Two talks that should be of general interest to folks in Bangalore:
Anil Ananthaswamy (Consulting Editor, New Scientist): The Edge of Physics: Dispatches from the Frontiers of Cosmology. Centre for High Energy Physics, Tuesday 2nd February, 2010, 4:00 p.m.
Abstract: This talk is based on my book, The Edge of Physics, which tells of story of modern cosmology in the form of a travelogue. Cosmologists, and indeed many physicists, are waiting for answers to some profound questions: What is the nature of dark matter? What is the nature of the dark energy that is causing the expansion of the universe to accelerate? What is the origin of mass? How can Einstein's general relativity be reconciled with quantum mechanics? I went in search of the telescopes, detectors and experiments that make up the cutting-edge of cosmology today, almost of which are located in some of the most extreme environments on Earth, including Lake Baikal in Siberia, an underground mine in Northern Minnesota, the Atacama Desert in the Chilean Andes and even the South Pole. I'll talk about some of my journeys to these remote parts of the world, and also discuss how these experiments could provide the answers physicists are after.
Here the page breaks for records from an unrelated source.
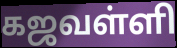
கஜவள்ளிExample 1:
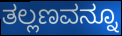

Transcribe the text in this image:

ತಲ್ಲಣವನ್ನೂ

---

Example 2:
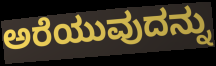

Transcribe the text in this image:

ಅರೆಯುವುದನ್ನು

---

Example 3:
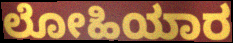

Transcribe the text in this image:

ಲೋಹಿಯಾರ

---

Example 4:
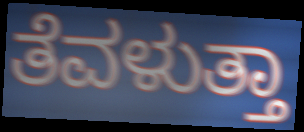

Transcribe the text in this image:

ತೆವಳುತ್ತಾ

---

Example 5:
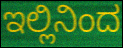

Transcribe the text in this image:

ಇಲ್ಲಿನಿಂದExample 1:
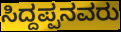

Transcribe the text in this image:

ಸಿದ್ದಪ್ಪನವರು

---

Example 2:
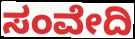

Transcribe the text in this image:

ಸಂವೇದಿ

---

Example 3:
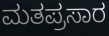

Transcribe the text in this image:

ಮತಪ್ರಸಾರ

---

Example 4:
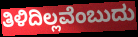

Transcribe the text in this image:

ತಿಳಿದಿಲ್ಲವೆಂಬುದು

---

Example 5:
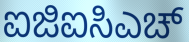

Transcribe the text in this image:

ಐಜಿಐಸಿಎಚ್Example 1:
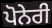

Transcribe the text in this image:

ਪੋਨੇਰੀ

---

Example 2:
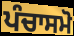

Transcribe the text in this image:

ਪੰਚਾਸਮੋ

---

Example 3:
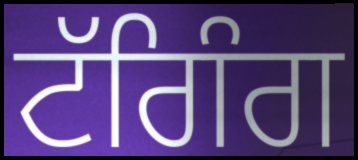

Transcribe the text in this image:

ਟੱਗਿੰਗ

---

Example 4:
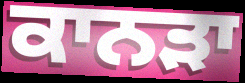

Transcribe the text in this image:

ਕਾਨੜਾ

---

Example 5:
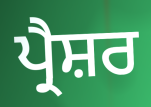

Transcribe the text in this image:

ਪ੍ਰੈਸ਼ਰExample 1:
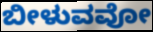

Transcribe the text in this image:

ಬೀಳುವವೋ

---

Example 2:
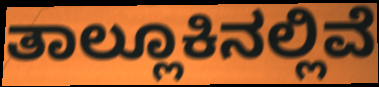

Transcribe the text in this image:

ತಾಲ್ಲೂಕಿನಲ್ಲಿವೆ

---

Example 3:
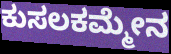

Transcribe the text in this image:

ಕುಸಲಕಮ್ಮೇನ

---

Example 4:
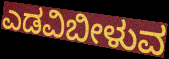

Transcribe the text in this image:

ಎಡವಿಬೀಳುವ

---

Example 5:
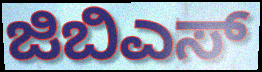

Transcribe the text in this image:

ಜಿಬಿಎಸ್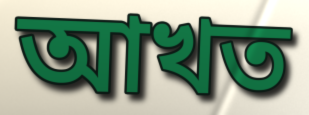
আখত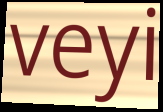
veyi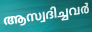
ആസ്വദിച്ചവർ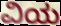
ವಿಯ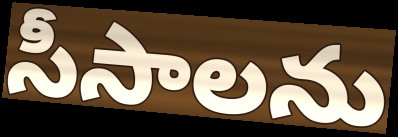
సీసాలనుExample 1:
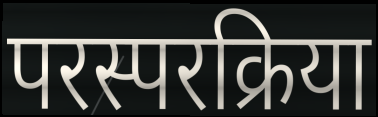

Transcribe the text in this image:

परस्परक्रिया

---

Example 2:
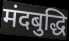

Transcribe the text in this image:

मंदबुद्धि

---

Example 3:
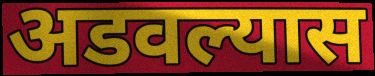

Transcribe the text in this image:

अडवल्यास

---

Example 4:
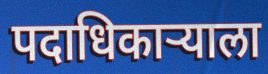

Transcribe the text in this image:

पदाधिकाऱ्याला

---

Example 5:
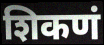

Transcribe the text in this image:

शिकणं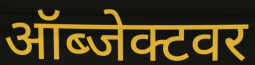
ऑब्जेक्टवरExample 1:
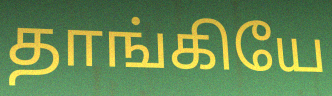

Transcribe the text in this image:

தாங்கியே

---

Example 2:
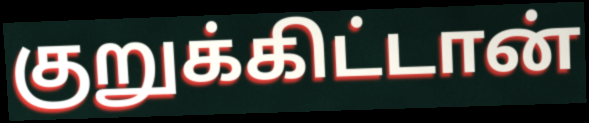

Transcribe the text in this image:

குறுக்கிட்டான்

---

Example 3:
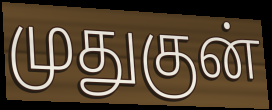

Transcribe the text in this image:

முதுகுன்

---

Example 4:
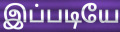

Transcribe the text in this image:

இப்படியே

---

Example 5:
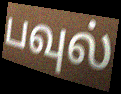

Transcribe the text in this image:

பவுல்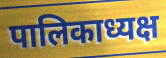
पालिकाध्यक्षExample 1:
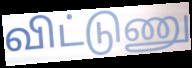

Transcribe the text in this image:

விட்டுணு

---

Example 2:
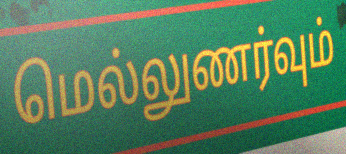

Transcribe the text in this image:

மெல்லுணர்வும்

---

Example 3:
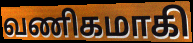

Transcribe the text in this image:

வணிகமாகி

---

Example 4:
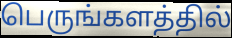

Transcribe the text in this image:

பெருங்களத்தில்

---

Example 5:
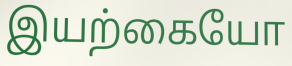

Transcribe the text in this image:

இயற்கையோ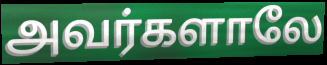
அவர்களாலே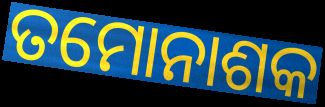
ତମୋନାଶକ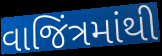
વાજિંત્રમાંથીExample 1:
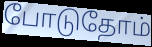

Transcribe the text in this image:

போடுதோம்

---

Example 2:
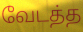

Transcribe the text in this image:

வேடத்த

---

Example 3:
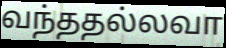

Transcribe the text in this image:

வந்ததல்லவா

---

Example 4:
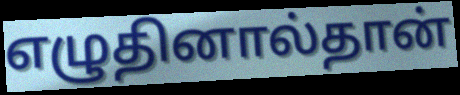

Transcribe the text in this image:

எழுதினால்தான்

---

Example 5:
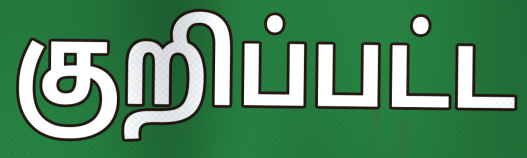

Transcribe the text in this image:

குறிப்பட்ட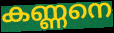
കണ്ണനെ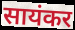
सायंकरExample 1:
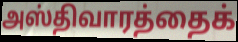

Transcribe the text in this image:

அஸ்திவாரத்தைக்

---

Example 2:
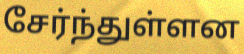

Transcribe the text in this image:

சேர்ந்துள்ளன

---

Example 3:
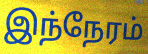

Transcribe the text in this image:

இந்நேரம்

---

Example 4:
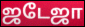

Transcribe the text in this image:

ஜடேஜா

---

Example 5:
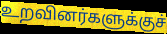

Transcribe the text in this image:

உறவினர்களுக்குச்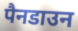
पैनडाउनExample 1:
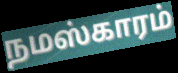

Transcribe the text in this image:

நமஸ்காரம்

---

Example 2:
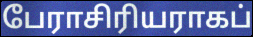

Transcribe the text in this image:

பேராசிரியராகப்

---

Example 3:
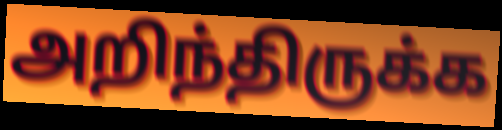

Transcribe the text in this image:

அறிந்திருக்க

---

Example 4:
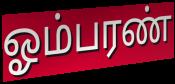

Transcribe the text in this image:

ஓம்பரண்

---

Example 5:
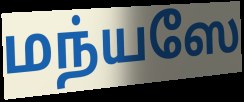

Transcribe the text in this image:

மந்யஸேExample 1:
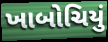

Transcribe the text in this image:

ખાબોચિયું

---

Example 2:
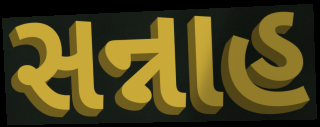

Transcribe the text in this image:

Dr. Sharada Srinivasan (Associate Professor, National Institute of Advanced Studies, Bangalore): Phases and faces: Bronze and high-tin bronze metalware traditions from southern India. Thursday, 4th February 2010, 4.00 p.m. Centre for Contemporary Studies (Formerly TIFR Mathematics Building), IISc.
Abstract: This lecture summarises some of the speakers original ethnometallurgical and archaeometallurgical investigations made over the past decade and half on archaeological bronzes which demonstrate the ways in which the properties of bronze of different compositions including high and lower tin bronze were skilfully exploited in Indian and south Indian antiquity to get a range of artefacts suited to specific functions. The skills in making bronze statuary is best exemplified by the 10th century Chola figurines of Tamil Nadu with continuing icon making traditions at Swamimalai. At the same time, the use of specialised bronzes of a higher tin composition known as high-tin bronzes exploiting the properties of intermetallic compound alloys has been established through these studies. It is also demonstrated that from early antiquity going back to the south Indian megalithic period, an interesting alloy of bronze, exploiting the properties of the beta intermetallic compound was used to make elegant vessels and continuing into recent times to make vessels, musical instruments. On the other hand the properties of the intermetallic high-tin delta compound of bronze are still exploited to make fine mirrors in Kerala. Thus the paper covers many fascinating facets of the alloys of bronze and correlations between the 'phases' and 'faces 'of bronze.